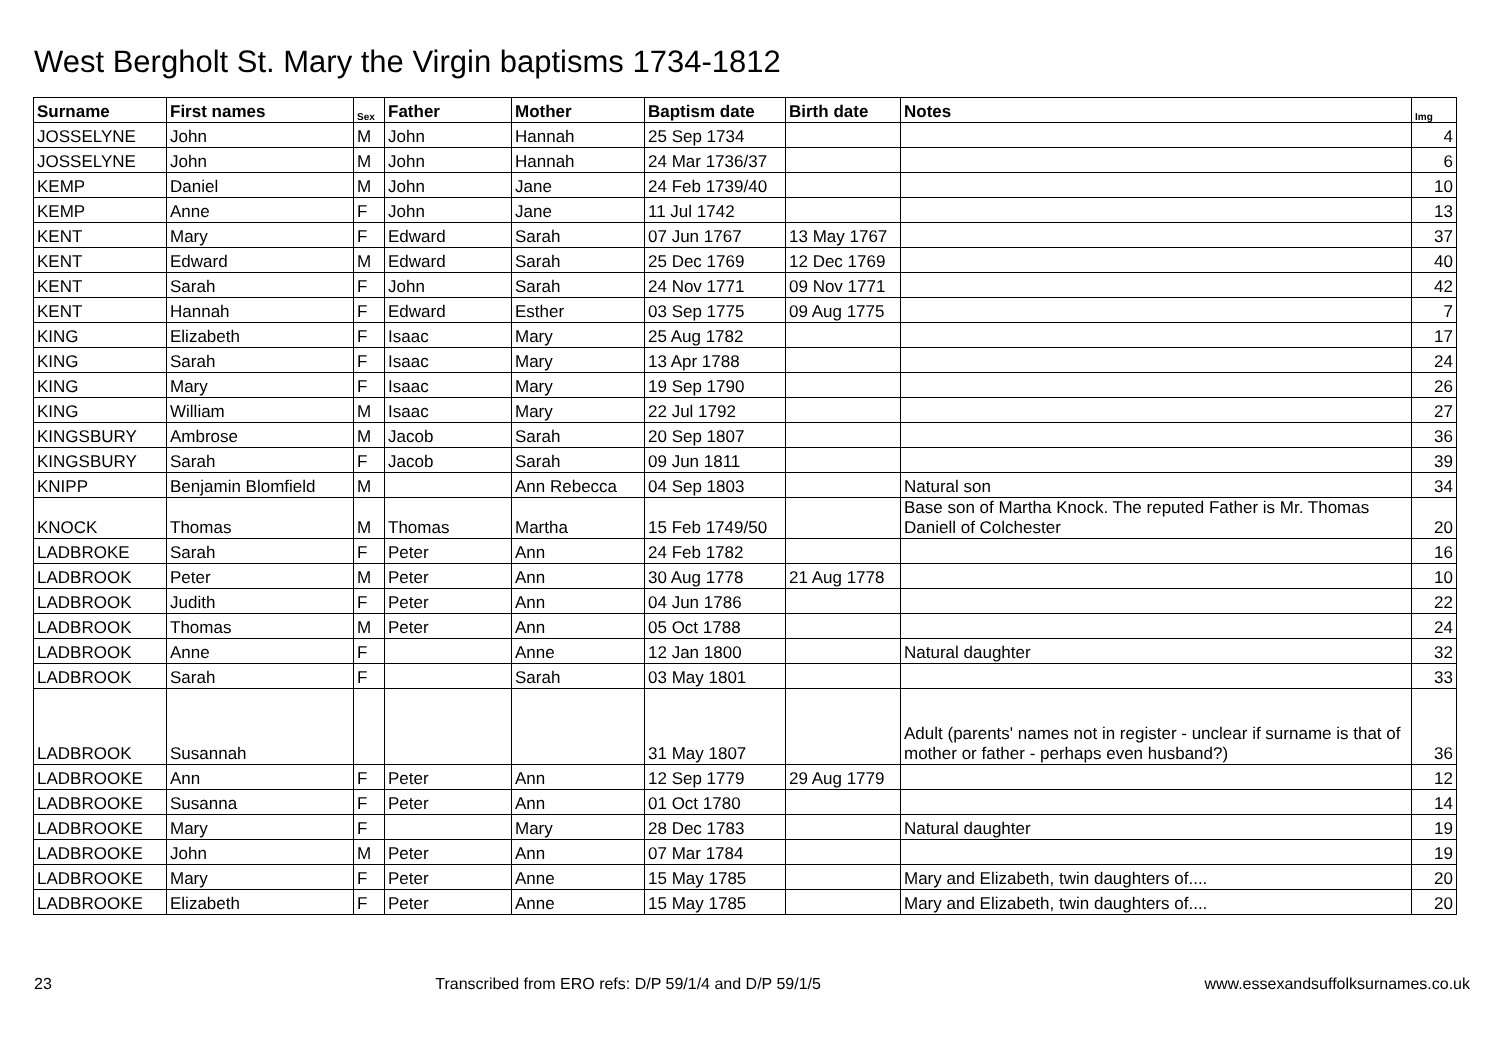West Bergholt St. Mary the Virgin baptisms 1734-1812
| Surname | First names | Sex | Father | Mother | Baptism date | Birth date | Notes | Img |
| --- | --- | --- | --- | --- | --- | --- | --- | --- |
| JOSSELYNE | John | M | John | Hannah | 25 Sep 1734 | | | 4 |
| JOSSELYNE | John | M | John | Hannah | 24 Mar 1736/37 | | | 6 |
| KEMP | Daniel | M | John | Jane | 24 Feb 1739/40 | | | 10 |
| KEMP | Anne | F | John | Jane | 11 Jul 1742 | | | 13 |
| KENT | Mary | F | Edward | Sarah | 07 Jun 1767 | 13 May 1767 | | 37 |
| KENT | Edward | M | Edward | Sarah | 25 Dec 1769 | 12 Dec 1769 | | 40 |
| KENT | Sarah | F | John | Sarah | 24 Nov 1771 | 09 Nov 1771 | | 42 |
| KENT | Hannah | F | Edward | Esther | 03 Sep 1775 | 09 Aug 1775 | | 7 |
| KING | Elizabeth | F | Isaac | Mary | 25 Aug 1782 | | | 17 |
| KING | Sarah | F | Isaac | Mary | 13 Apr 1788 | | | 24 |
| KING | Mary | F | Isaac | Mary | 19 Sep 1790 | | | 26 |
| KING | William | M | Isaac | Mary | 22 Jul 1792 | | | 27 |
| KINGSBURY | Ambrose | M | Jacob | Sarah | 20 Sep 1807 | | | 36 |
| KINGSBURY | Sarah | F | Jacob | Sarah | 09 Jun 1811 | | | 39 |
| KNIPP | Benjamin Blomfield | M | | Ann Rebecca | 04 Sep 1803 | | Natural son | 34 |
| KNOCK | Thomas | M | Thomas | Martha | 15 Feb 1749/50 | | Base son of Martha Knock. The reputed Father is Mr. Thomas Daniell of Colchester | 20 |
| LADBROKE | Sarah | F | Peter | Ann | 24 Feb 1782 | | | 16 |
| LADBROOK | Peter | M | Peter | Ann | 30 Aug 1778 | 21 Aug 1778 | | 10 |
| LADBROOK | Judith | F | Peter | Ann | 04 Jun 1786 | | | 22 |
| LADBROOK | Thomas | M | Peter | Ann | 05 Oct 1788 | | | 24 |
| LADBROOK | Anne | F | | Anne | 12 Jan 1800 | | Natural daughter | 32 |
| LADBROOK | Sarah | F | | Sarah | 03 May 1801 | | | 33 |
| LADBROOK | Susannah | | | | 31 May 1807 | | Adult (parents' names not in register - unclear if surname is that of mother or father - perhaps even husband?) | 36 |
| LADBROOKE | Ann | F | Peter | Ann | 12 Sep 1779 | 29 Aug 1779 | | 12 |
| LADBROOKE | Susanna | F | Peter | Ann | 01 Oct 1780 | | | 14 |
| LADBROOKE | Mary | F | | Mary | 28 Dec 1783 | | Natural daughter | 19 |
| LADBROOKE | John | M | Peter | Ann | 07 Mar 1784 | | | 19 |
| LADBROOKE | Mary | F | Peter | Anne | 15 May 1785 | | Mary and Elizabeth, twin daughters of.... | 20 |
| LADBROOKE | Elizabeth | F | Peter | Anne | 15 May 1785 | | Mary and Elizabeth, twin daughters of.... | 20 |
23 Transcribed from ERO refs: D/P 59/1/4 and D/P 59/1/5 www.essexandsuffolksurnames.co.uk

☆ ☆ ☆ ☆ ☆

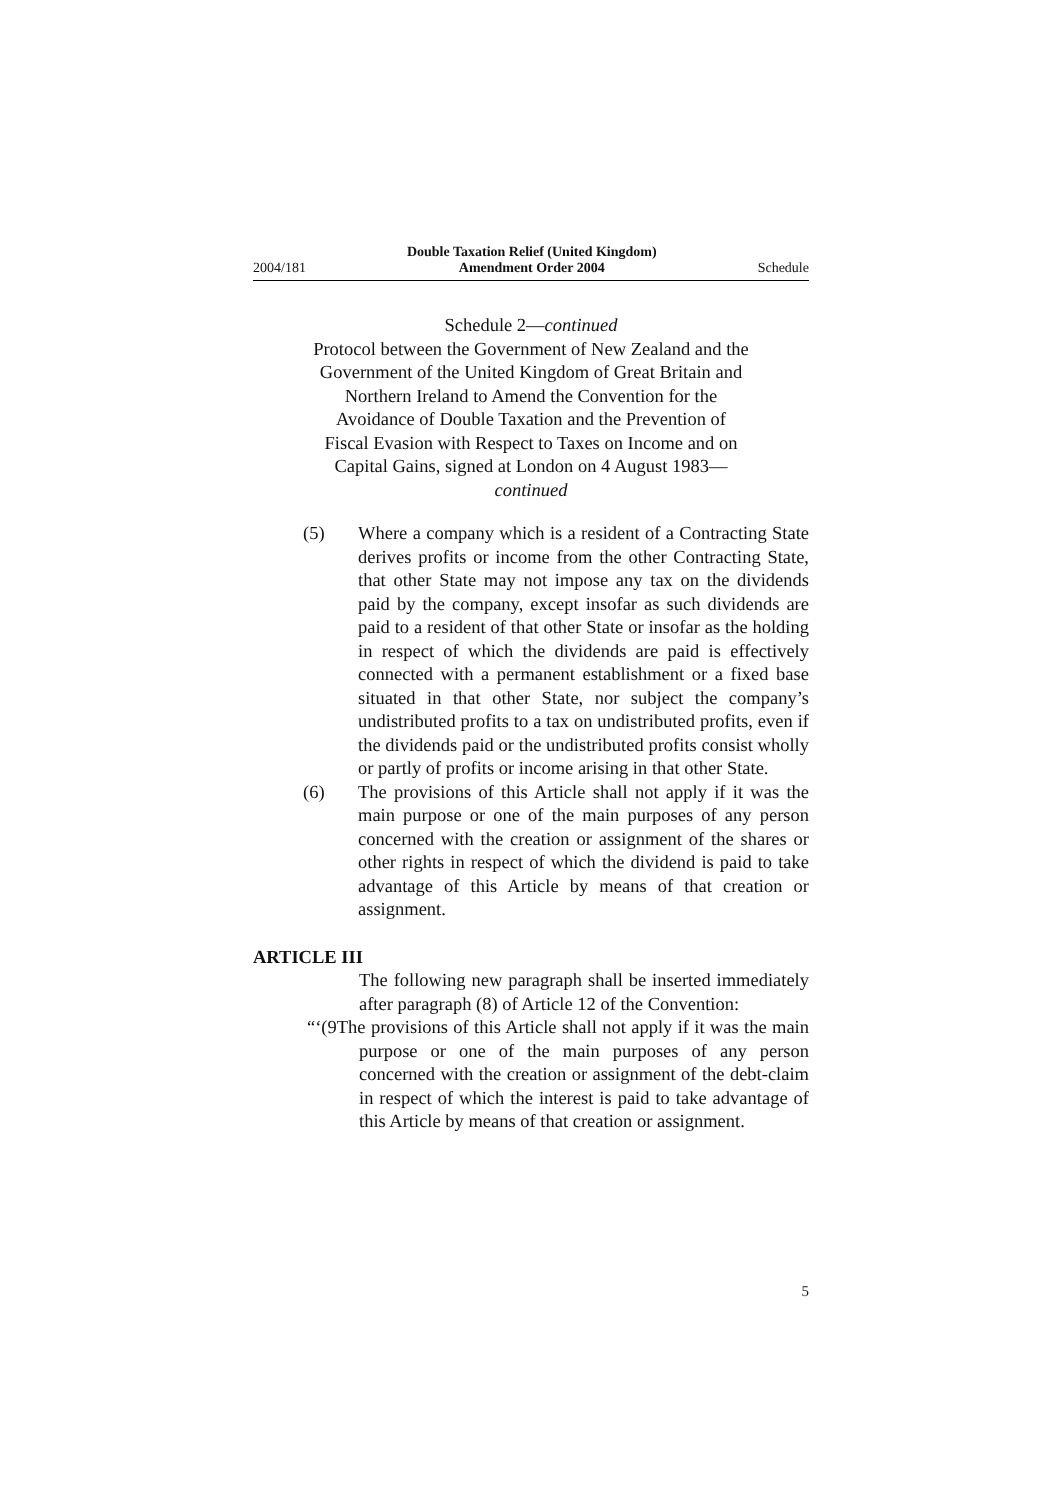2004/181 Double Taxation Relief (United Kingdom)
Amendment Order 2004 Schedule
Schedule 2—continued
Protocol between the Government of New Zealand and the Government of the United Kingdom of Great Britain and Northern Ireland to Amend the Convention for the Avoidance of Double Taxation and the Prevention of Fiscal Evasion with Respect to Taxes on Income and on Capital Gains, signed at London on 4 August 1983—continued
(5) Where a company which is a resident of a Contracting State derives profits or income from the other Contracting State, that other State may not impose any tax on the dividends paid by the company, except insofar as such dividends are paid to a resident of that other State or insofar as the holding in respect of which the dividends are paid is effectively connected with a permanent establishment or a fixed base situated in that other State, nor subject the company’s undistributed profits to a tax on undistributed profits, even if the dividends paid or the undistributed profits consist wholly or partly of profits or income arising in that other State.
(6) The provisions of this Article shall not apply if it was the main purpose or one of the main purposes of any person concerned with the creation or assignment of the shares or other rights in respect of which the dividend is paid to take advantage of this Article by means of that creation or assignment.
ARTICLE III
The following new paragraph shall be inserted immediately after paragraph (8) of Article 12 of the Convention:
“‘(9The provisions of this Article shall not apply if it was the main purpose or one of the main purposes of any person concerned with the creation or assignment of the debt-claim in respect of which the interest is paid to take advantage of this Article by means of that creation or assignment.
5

☆ ☆ ☆ ☆ ☆

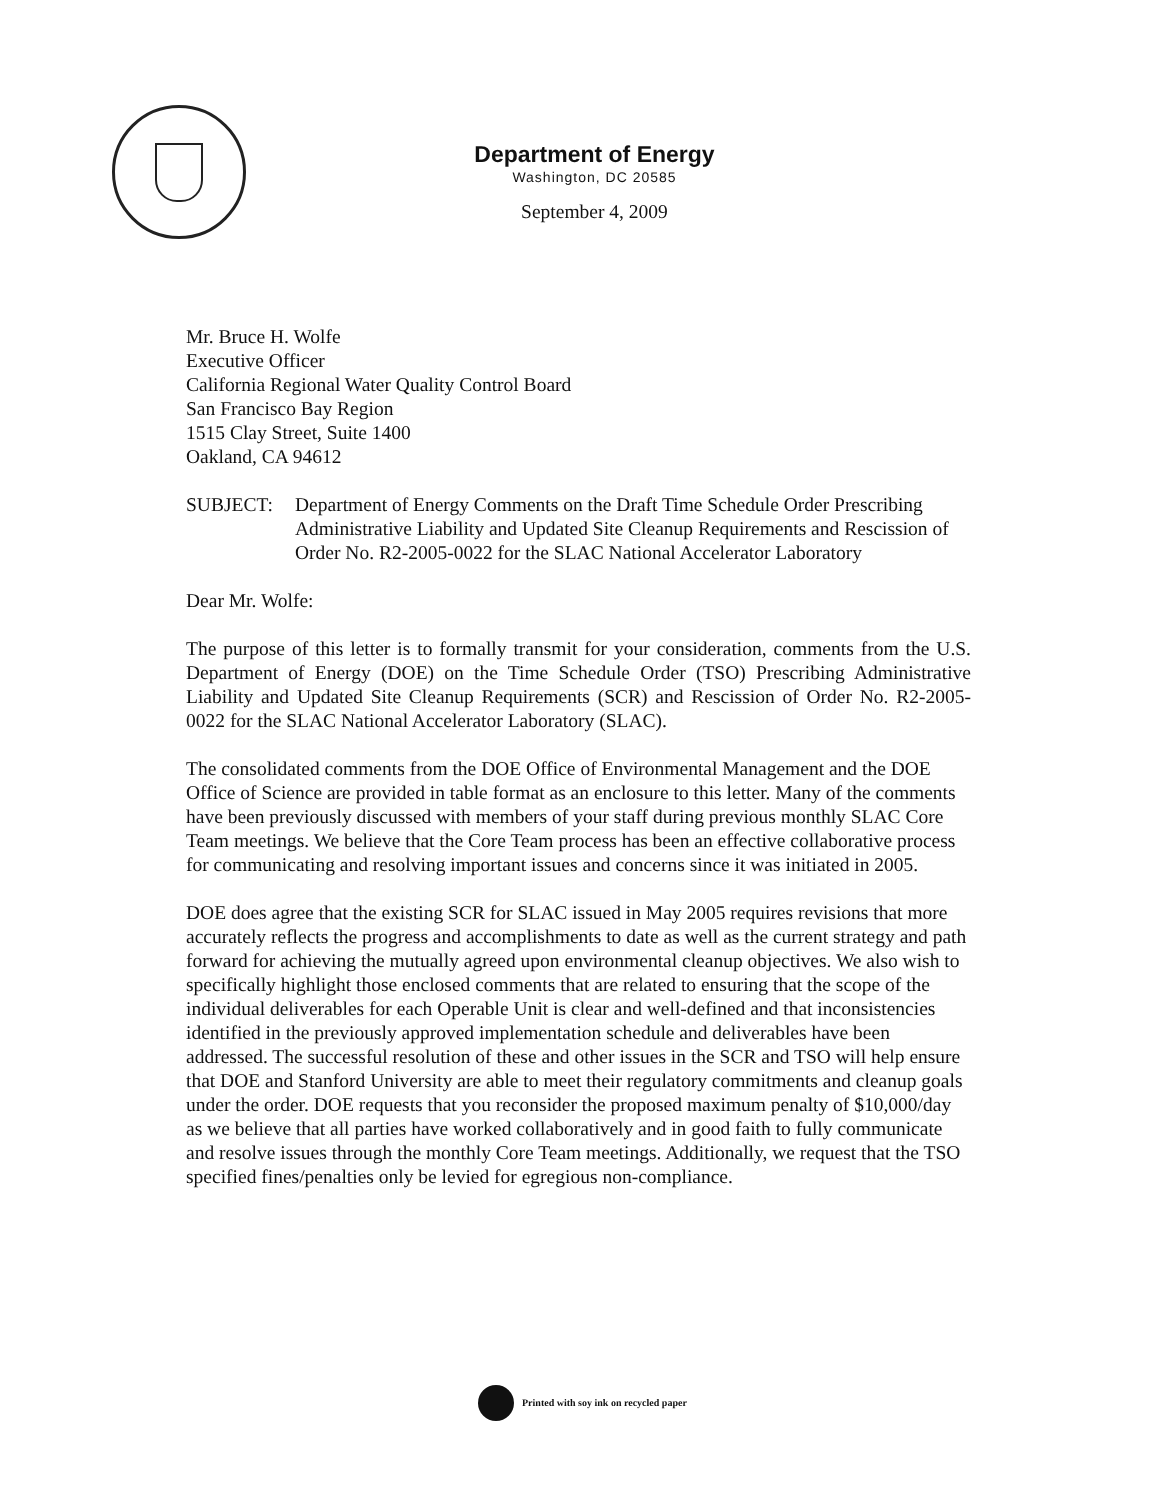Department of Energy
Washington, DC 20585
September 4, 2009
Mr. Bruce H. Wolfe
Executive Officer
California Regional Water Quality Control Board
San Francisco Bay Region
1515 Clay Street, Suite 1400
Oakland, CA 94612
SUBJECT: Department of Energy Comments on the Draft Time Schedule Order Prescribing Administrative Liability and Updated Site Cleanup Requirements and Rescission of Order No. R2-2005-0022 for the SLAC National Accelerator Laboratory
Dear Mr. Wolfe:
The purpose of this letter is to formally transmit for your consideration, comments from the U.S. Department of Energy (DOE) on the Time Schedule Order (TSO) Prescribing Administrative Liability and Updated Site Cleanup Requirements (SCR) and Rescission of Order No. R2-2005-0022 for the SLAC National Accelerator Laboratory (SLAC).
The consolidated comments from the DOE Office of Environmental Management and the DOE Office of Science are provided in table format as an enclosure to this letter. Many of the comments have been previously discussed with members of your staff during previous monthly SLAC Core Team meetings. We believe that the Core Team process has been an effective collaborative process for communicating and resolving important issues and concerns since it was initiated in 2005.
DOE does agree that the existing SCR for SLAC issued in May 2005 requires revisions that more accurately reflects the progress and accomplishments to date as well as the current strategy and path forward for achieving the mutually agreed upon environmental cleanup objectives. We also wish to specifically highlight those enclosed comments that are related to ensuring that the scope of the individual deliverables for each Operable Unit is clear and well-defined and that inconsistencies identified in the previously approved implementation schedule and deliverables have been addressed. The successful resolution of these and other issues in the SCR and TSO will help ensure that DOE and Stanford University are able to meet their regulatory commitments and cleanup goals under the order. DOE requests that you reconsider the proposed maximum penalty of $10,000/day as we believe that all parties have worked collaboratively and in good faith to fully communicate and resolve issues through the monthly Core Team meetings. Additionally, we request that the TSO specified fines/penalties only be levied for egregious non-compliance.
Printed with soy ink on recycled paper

☆ ☆ ☆ ☆ ☆

TASK PROMPT
Above are the entries. Copy exactly the part that opens with the line containing "Apr 1788 | | | 24 |" and closes with the line containing "1801 | | | 33 |", and no more.

OUTPUT BELOW
| KING | Sarah | F | Isaac | Mary | 13 Apr 1788 | | | 24 |
| KING | Mary | F | Isaac | Mary | 19 Sep 1790 | | | 26 |
| KING | William | M | Isaac | Mary | 22 Jul 1792 | | | 27 |
| KINGSBURY | Ambrose | M | Jacob | Sarah | 20 Sep 1807 | | | 36 |
| KINGSBURY | Sarah | F | Jacob | Sarah | 09 Jun 1811 | | | 39 |
| KNIPP | Benjamin Blomfield | M | | Ann Rebecca | 04 Sep 1803 | | Natural son | 34 |
| KNOCK | Thomas | M | Thomas | Martha | 15 Feb 1749/50 | | Base son of Martha Knock. The reputed Father is Mr. Thomas Daniell of Colchester | 20 |
| LADBROKE | Sarah | F | Peter | Ann | 24 Feb 1782 | | | 16 |
| LADBROOK | Peter | M | Peter | Ann | 30 Aug 1778 | 21 Aug 1778 | | 10 |
| LADBROOK | Judith | F | Peter | Ann | 04 Jun 1786 | | | 22 |
| LADBROOK | Thomas | M | Peter | Ann | 05 Oct 1788 | | | 24 |
| LADBROOK | Anne | F | | Anne | 12 Jan 1800 | | Natural daughter | 32 |
| LADBROOK | Sarah | F | | Sarah | 03 May 1801 | | | 33 |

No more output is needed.